Supplied text:
╔══
Ogra urged to ignore SSGC petition



By Our Staff Reporter


KARACHI, March 17: Federal B. Area Association of Trade and Industry (FBATI) has urged the Oil and Gas Regulatory Authority (Ogra) not to give any importance to the petition of SSGC demanding increase of Rs19.17 per mcf until the gas company reduces its expenditure.

The association also asked the government not to give mandatory profit to the SSGC until it reduces its line losses, unwarranted expenditures, unnecessary appointments and unwanted luxuries.

The chairman, Power and Gas Sub Committee, FBATI, M. Muzzamil Hussain, in a statement, said the SSGC has seen nine managing directors in 14 years. Since 2000, a new trend has developed to bring the MD from outside and the present MD is the second in three years.

He claimed that the current MD did not belong to the oil and gas industry and was unable to understand the problems of consumers.

SSGC’s expenditures sky-rocketed in 2000 due to increased salaries of officers, which was followed by rise in line losses and transmission and distribution expenditures, forcing the company to seek tariff hike in 2001-2002, but the request was declined by the Ogra.
╚══
Dataset section:
╔══
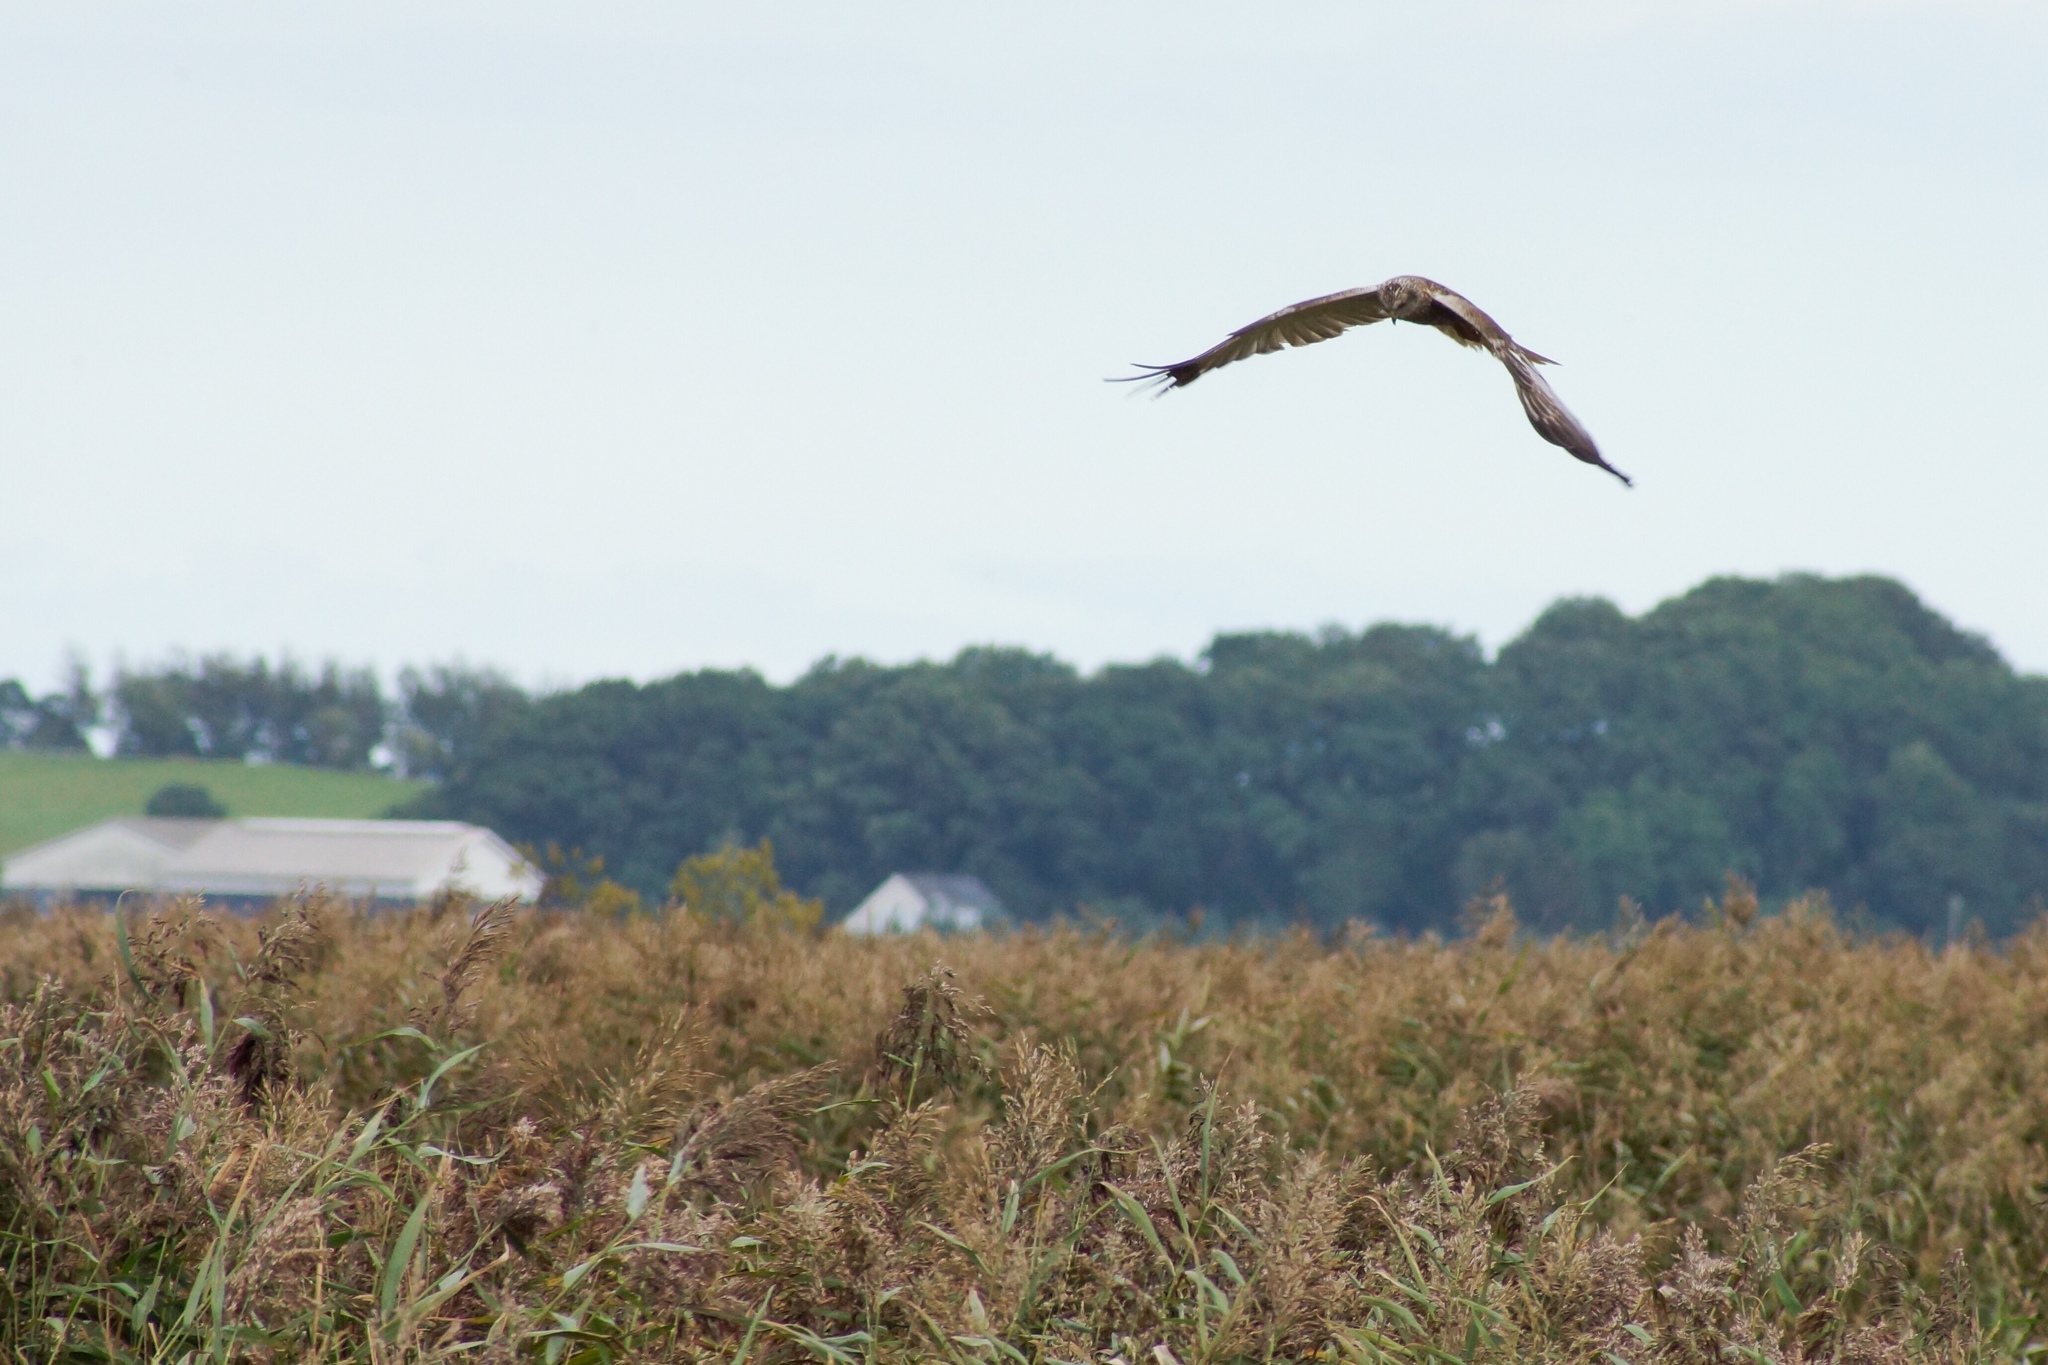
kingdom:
╚══
Tasks to carry out:
A. Answer these questions from the article on the SSGC petition:
(i) What increase per mcf does the SSGC petition demand?
(ii) How many managing directors has SSGC had in 14 years?
(iii) In which period did SSGC seek a tariff hike?
B. Decide whether each statement agrees with the article on the SSGC petition. Answer yes or no, and quote the words from the article that settle it.
(i) The association asked the government to withhold mandatory profit from SSGC until it cuts its line losses.
(ii) The current managing director comes from the oil and gas industry.
(iii) Ogra approved SSGC's tariff request in 2001-2002.
C. Please continue the article on the SSGC petition, starting after its last sentence.
The listing has nothing to do with the news article on the SSGC gas petition.

Solved problems:
A.
(i) Rs19.17 per mcf
(ii) Nine
(iii) 2001-2002

B.
(i) Yes: "asked the government not to give mandatory profit to the SSGC until it reduces its line losses"
(ii) No: "the current MD did not belong to the oil and gas industry"
(iii) No: "but the request was declined by the Ogra"

C.
He said that the line losses were running into Rs2.650 billion. Contract executives were kept by the previous MD and confirmed by the current MD resulting in extra expenditure of Rs40 million.

Hussain said new appointments are made resulting in loss of Rs80 million, besides millions of rupees losses in other transactions.

“If a utility company cannot control its losses then why the government is bound to still give a mandatory 17 per cent profit on average net operating fixed assets,” he said.

He said that the company claimed a profit of Rs900 million during six months of 2002-2003 and it is likely to achieve an annual profit of Rs2 billion then why the SSGC has asked for tariff increase. This demand was only aimed at meeting the losses and to provide the company with 17 per cent guaranteed profit, he said.